PROMPT: Print the material below word for word, keeping every line but leaving out the pictures.

THE RECORDS:
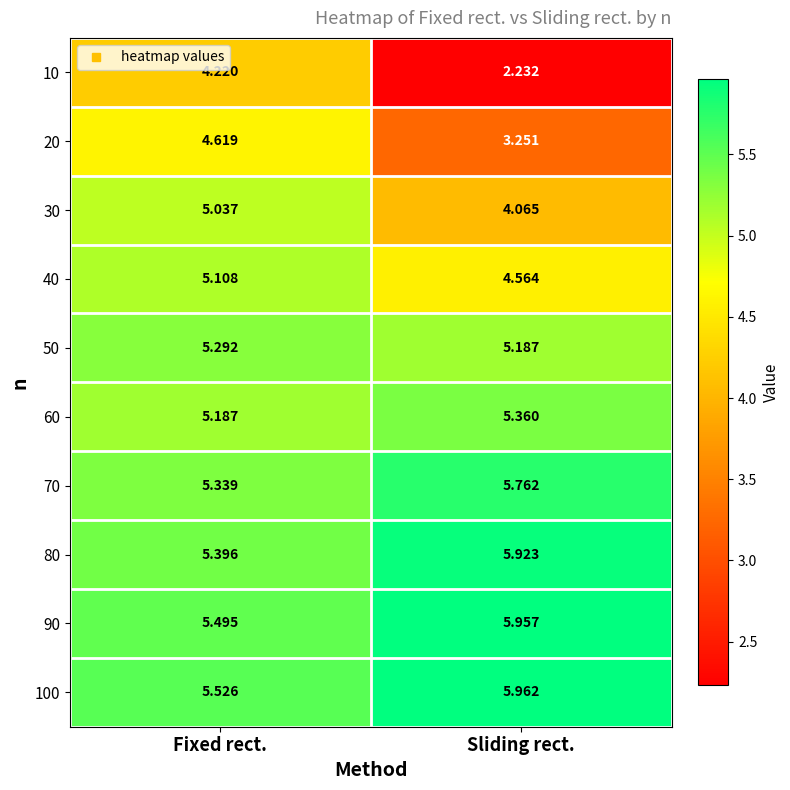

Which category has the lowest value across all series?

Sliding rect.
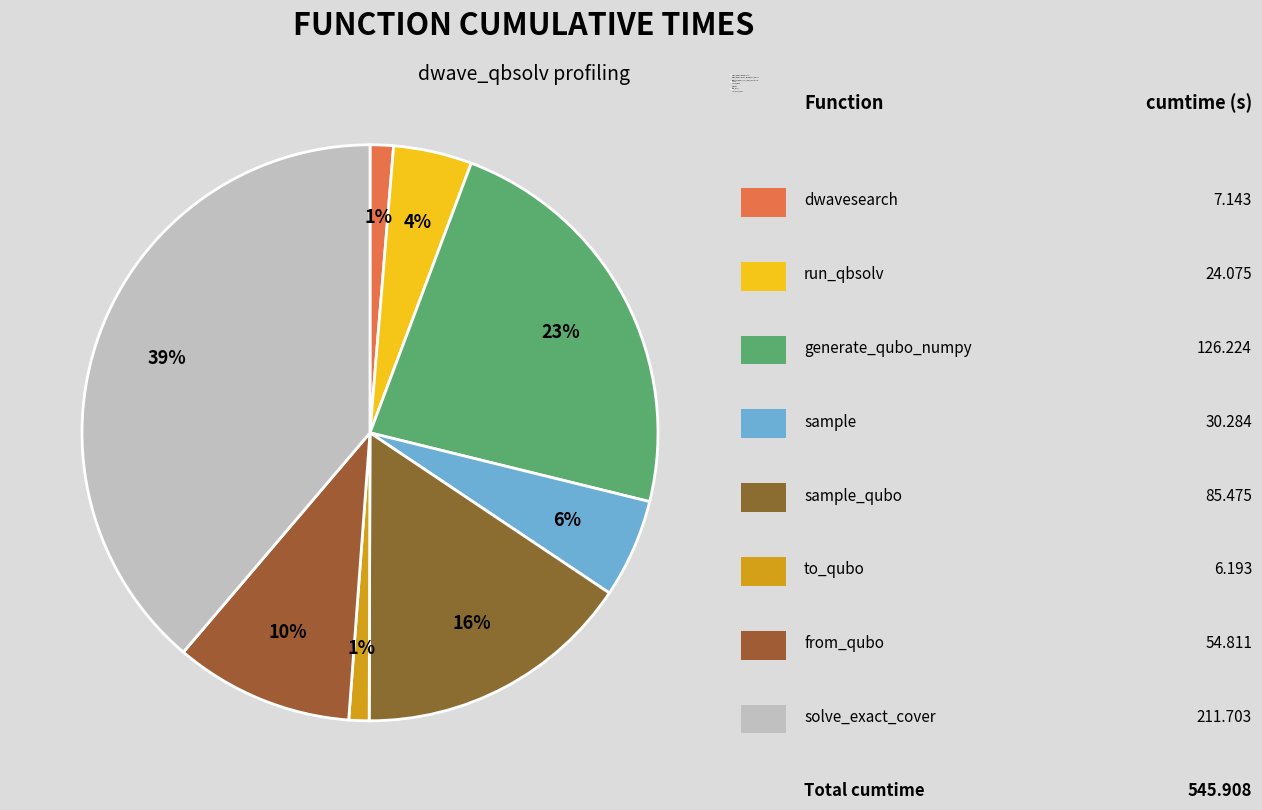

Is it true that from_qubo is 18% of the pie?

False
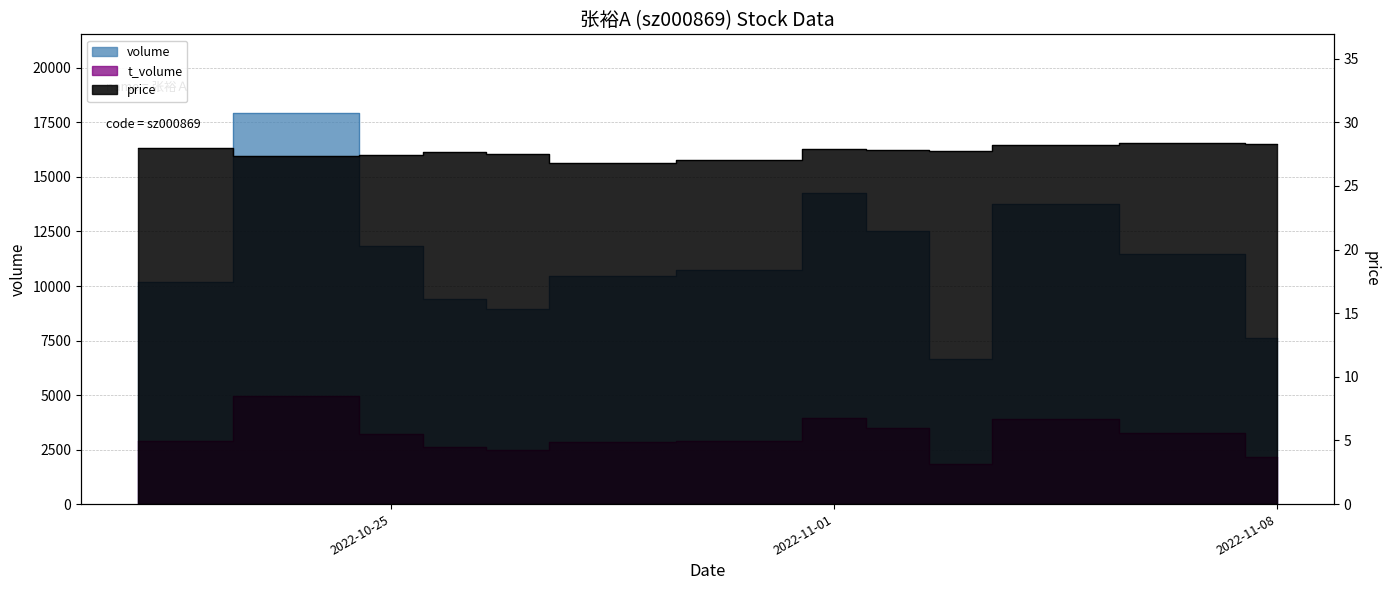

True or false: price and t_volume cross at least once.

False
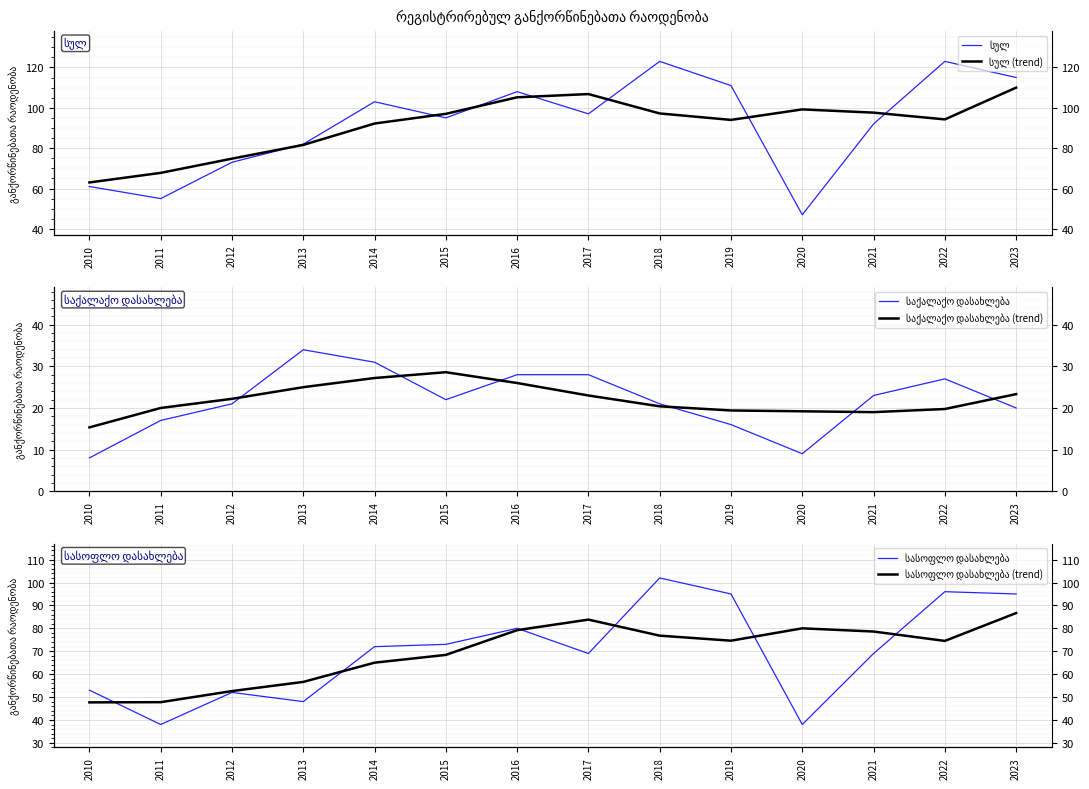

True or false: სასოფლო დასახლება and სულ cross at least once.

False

RESPONSE BOX:
Which category has the lowest value across all series?

Sliding rect.

Is it true that from_qubo is 18% of the pie?

False

True or false: price and t_volume cross at least once.

False

True or false: სასოფლო დასახლება and სულ cross at least once.

False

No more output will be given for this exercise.